══ Task data ══

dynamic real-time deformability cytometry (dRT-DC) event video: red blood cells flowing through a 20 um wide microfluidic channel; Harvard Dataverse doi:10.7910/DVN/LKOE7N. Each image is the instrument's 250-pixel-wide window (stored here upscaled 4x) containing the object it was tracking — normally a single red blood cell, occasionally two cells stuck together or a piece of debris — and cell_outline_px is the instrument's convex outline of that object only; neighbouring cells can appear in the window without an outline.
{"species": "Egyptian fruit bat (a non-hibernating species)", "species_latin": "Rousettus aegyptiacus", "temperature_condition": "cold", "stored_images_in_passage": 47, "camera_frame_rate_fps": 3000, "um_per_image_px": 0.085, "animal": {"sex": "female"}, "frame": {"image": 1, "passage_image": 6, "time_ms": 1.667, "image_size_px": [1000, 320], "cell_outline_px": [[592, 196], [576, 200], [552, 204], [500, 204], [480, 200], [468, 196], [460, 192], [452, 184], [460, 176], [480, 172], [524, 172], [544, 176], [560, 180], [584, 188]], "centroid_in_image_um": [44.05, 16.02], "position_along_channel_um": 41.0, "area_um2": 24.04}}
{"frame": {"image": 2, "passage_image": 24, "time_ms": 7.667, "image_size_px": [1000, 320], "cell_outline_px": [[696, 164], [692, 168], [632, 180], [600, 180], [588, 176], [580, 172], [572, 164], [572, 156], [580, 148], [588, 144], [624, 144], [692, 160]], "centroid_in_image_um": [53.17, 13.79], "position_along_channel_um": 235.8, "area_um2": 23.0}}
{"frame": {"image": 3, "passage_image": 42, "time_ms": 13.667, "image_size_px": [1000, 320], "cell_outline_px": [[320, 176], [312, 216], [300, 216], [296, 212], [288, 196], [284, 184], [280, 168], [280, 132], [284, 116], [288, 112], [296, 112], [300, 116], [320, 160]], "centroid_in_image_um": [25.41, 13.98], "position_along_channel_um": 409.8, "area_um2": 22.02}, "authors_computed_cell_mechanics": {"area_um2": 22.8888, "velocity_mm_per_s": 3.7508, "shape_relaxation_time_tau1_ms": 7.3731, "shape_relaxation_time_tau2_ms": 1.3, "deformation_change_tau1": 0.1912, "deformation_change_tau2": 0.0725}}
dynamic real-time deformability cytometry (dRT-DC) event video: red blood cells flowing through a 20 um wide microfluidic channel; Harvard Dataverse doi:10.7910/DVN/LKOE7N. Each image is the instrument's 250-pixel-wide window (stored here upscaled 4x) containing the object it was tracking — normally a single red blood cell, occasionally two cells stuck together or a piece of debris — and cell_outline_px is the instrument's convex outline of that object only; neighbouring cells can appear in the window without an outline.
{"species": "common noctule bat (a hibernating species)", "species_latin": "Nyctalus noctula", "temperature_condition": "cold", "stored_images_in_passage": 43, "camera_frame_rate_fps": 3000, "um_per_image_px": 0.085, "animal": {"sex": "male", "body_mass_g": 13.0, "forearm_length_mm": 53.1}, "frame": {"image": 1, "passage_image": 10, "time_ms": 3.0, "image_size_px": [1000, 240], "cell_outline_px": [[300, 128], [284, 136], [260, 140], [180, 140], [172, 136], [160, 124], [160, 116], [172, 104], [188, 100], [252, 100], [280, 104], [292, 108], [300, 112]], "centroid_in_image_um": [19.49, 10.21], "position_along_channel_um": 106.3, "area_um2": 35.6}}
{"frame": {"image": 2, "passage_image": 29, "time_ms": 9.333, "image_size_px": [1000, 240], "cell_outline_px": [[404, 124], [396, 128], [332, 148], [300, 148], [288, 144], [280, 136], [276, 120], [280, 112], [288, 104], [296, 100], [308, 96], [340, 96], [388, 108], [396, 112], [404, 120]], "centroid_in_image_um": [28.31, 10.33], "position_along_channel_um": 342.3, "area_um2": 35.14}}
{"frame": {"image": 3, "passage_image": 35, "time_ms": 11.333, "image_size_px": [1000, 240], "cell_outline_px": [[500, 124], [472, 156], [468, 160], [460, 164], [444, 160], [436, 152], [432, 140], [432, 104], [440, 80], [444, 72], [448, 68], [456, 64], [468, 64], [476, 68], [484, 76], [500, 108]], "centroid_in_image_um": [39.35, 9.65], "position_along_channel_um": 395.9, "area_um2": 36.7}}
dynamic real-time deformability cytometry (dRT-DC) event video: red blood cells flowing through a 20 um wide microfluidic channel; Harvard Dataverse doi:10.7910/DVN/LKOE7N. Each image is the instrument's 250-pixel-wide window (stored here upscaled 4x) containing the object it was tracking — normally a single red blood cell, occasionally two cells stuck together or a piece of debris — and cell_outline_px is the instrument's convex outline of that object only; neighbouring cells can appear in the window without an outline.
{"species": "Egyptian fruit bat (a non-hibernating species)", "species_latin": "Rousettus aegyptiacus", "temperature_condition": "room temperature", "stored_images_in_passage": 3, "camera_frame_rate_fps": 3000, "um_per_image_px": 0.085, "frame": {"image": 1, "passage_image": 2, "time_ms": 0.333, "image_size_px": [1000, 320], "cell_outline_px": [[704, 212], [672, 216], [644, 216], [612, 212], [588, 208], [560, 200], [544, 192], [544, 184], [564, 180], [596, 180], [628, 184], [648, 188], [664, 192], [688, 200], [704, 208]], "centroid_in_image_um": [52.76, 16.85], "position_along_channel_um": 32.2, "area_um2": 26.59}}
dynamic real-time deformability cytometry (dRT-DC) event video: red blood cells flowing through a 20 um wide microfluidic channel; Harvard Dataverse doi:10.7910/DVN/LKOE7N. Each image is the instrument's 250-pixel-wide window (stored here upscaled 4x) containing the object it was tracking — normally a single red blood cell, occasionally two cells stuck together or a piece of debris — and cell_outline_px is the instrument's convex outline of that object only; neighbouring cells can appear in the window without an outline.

═══

__Exercise prompt__.
Recopy the entries above exactly, with every line included.

__The output__.
dynamic real-time deformability cytometry (dRT-DC) event video: red blood cells flowing through a 20 um wide microfluidic channel; Harvard Dataverse doi:10.7910/DVN/LKOE7N. Each image is the instrument's 250-pixel-wide window (stored here upscaled 4x) containing the object it was tracking — normally a single red blood cell, occasionally two cells stuck together or a piece of debris — and cell_outline_px is the instrument's convex outline of that object only; neighbouring cells can appear in the window without an outline.
{"species": "Egyptian fruit bat (a non-hibernating species)", "species_latin": "Rousettus aegyptiacus", "temperature_condition": "cold", "stored_images_in_passage": 47, "camera_frame_rate_fps": 3000, "um_per_image_px": 0.085, "animal": {"sex": "female"}, "frame": {"image": 1, "passage_image": 6, "time_ms": 1.667, "image_size_px": [1000, 320], "cell_outline_px": [[592, 196], [576, 200], [552, 204], [500, 204], [480, 200], [468, 196], [460, 192], [452, 184], [460, 176], [480, 172], [524, 172], [544, 176], [560, 180], [584, 188]], "centroid_in_image_um": [44.05, 16.02], "position_along_channel_um": 41.0, "area_um2": 24.04}}
{"frame": {"image": 2, "passage_image": 24, "time_ms": 7.667, "image_size_px": [1000, 320], "cell_outline_px": [[696, 164], [692, 168], [632, 180], [600, 180], [588, 176], [580, 172], [572, 164], [572, 156], [580, 148], [588, 144], [624, 144], [692, 160]], "centroid_in_image_um": [53.17, 13.79], "position_along_channel_um": 235.8, "area_um2": 23.0}}
{"frame": {"image": 3, "passage_image": 42, "time_ms": 13.667, "image_size_px": [1000, 320], "cell_outline_px": [[320, 176], [312, 216], [300, 216], [296, 212], [288, 196], [284, 184], [280, 168], [280, 132], [284, 116], [288, 112], [296, 112], [300, 116], [320, 160]], "centroid_in_image_um": [25.41, 13.98], "position_along_channel_um": 409.8, "area_um2": 22.02}, "authors_computed_cell_mechanics": {"area_um2": 22.8888, "velocity_mm_per_s": 3.7508, "shape_relaxation_time_tau1_ms": 7.3731, "shape_relaxation_time_tau2_ms": 1.3, "deformation_change_tau1": 0.1912, "deformation_change_tau2": 0.0725}}
dynamic real-time deformability cytometry (dRT-DC) event video: red blood cells flowing through a 20 um wide microfluidic channel; Harvard Dataverse doi:10.7910/DVN/LKOE7N. Each image is the instrument's 250-pixel-wide window (stored here upscaled 4x) containing the object it was tracking — normally a single red blood cell, occasionally two cells stuck together or a piece of debris — and cell_outline_px is the instrument's convex outline of that object only; neighbouring cells can appear in the window without an outline.
{"species": "common noctule bat (a hibernating species)", "species_latin": "Nyctalus noctula", "temperature_condition": "cold", "stored_images_in_passage": 43, "camera_frame_rate_fps": 3000, "um_per_image_px": 0.085, "animal": {"sex": "male", "body_mass_g": 13.0, "forearm_length_mm": 53.1}, "frame": {"image": 1, "passage_image": 10, "time_ms": 3.0, "image_size_px": [1000, 240], "cell_outline_px": [[300, 128], [284, 136], [260, 140], [180, 140], [172, 136], [160, 124], [160, 116], [172, 104], [188, 100], [252, 100], [280, 104], [292, 108], [300, 112]], "centroid_in_image_um": [19.49, 10.21], "position_along_channel_um": 106.3, "area_um2": 35.6}}
{"frame": {"image": 2, "passage_image": 29, "time_ms": 9.333, "image_size_px": [1000, 240], "cell_outline_px": [[404, 124], [396, 128], [332, 148], [300, 148], [288, 144], [280, 136], [276, 120], [280, 112], [288, 104], [296, 100], [308, 96], [340, 96], [388, 108], [396, 112], [404, 120]], "centroid_in_image_um": [28.31, 10.33], "position_along_channel_um": 342.3, "area_um2": 35.14}}
{"frame": {"image": 3, "passage_image": 35, "time_ms": 11.333, "image_size_px": [1000, 240], "cell_outline_px": [[500, 124], [472, 156], [468, 160], [460, 164], [444, 160], [436, 152], [432, 140], [432, 104], [440, 80], [444, 72], [448, 68], [456, 64], [468, 64], [476, 68], [484, 76], [500, 108]], "centroid_in_image_um": [39.35, 9.65], "position_along_channel_um": 395.9, "area_um2": 36.7}}
dynamic real-time deformability cytometry (dRT-DC) event video: red blood cells flowing through a 20 um wide microfluidic channel; Harvard Dataverse doi:10.7910/DVN/LKOE7N. Each image is the instrument's 250-pixel-wide window (stored here upscaled 4x) containing the object it was tracking — normally a single red blood cell, occasionally two cells stuck together or a piece of debris — and cell_outline_px is the instrument's convex outline of that object only; neighbouring cells can appear in the window without an outline.
{"species": "Egyptian fruit bat (a non-hibernating species)", "species_latin": "Rousettus aegyptiacus", "temperature_condition": "room temperature", "stored_images_in_passage": 3, "camera_frame_rate_fps": 3000, "um_per_image_px": 0.085, "frame": {"image": 1, "passage_image": 2, "time_ms": 0.333, "image_size_px": [1000, 320], "cell_outline_px": [[704, 212], [672, 216], [644, 216], [612, 212], [588, 208], [560, 200], [544, 192], [544, 184], [564, 180], [596, 180], [628, 184], [648, 188], [664, 192], [688, 200], [704, 208]], "centroid_in_image_um": [52.76, 16.85], "position_along_channel_um": 32.2, "area_um2": 26.59}}
dynamic real-time deformability cytometry (dRT-DC) event video: red blood cells flowing through a 20 um wide microfluidic channel; Harvard Dataverse doi:10.7910/DVN/LKOE7N. Each image is the instrument's 250-pixel-wide window (stored here upscaled 4x) containing the object it was tracking — normally a single red blood cell, occasionally two cells stuck together or a piece of debris — and cell_outline_px is the instrument's convex outline of that object only; neighbouring cells can appear in the window without an outline.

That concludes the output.